What is required: Search the entries below for "Лучшем время препровождением можно считать". Give that line and all the lines after it again, exactly, through the last, without pictures.

Records for the exercise:
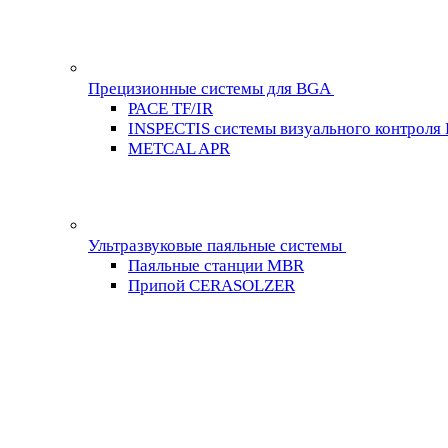
Прецизионные системы для BGA
PACE TF/IR
INSPECTIS системы визуального контроля
METCAL APR
Ультразвуковые паяльные системы
Паяльные станции MBR
Припой CERASOLZER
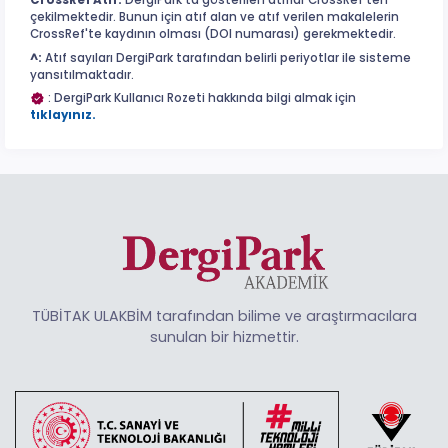
CrossRef Atıf:
DergiPark'ta gösterilen atıflar CrossRef'ten
çekilmektedir. Bunun için atıf alan ve atıf verilen makalelerin
CrossRef'te kaydının olması (DOI numarası) gerekmektedir.
^:
Atıf sayıları DergiPark tarafından belirli periyotlar ile sisteme
yansıtılmaktadır.
: DergiPark Kullanıcı Rozeti hakkında bilgi almak için
tıklayınız.
TÜBİTAK ULAKBİM tarafından bilime ve araştırmacılara
sunulan bir hizmettir.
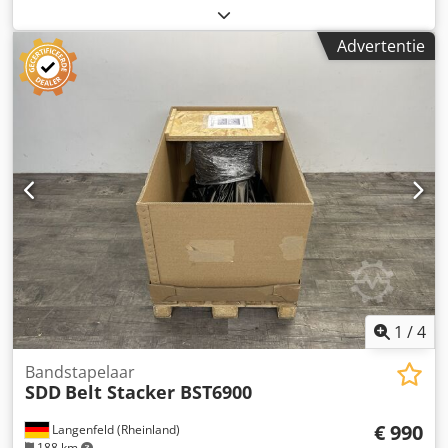
cuttingmachine for sale. Brand Horizon type APC M61.
Codpozru Uwofx Ahtoha With program and eject function.
Advertentie
Paper pile height 100 mm chrome table and digital display.
Of course you are welcome to test this machine with us.
We can arrange the transport/packaging for you and load
it into a truck or container. Ask for a price including
transport (location the Netherlands). Regards Henk Hoos
1
/
4
Bandstapelaar
SDD
Belt Stacker BST6900
€ 990
Langenfeld (Rheinland)
188 km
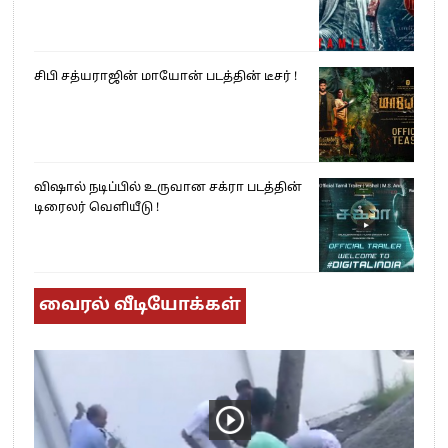
சிபி சத்யராஜின் மாயோன் படத்தின் டீசர் !
விஷால் நடிப்பில் உருவான சக்ரா படத்தின்
டிரைலர் வெளியீடு !
வைரல் வீடியோக்கள்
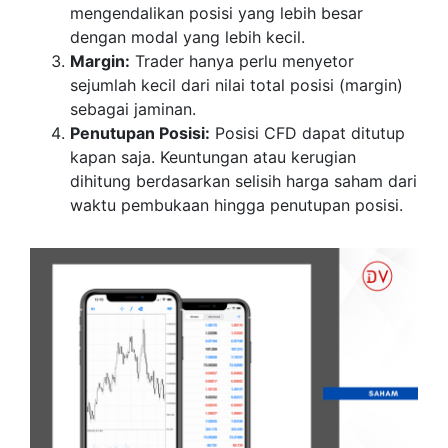
mengendalikan posisi yang lebih besar
dengan modal yang lebih kecil.
Margin:
Trader hanya perlu menyetor
sejumlah kecil dari nilai total posisi (margin)
sebagai jaminan.
Penutupan Posisi:
Posisi CFD dapat ditutup
kapan saja. Keuntungan atau kerugian
dihitung berdasarkan selisih harga saham dari
waktu pembukaan hingga penutupan posisi.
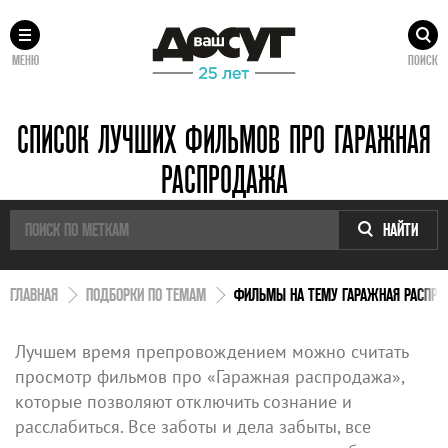
МЕНЮ
ПОИСК
СПИСОК ЛУЧШИХ ФИЛЬМОВ ПРО ГАРАЖНАЯ
РАСПРОДАЖА
НАЙТИ
ГЛАВНАЯ
ПОДБОРКИ ПО ТЕМАМ
ФИЛЬМЫ НА ТЕМУ ГАРАЖНАЯ РАСПР
Лучшем время препровождением можно считать
просмотр фильмов про «Гаражная распродажа»,
которые позволяют отключить сознание и
расслабиться. Все заботы и дела забыты, все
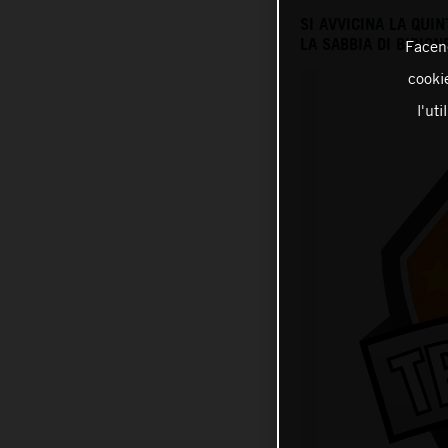
SI AVVICINA LA QU
LA SABBIA DI BIBIO
Facend
cookie
l'ut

Response area:
Лучшем время препровождением можно считать
просмотр фильмов про «Гаражная распродажа»,
которые позволяют отключить сознание и
расслабиться. Все заботы и дела забыты, все
SI AVVICINA LA QU
LA SABBIA DI BIBIO
Facend
cookie
l'ut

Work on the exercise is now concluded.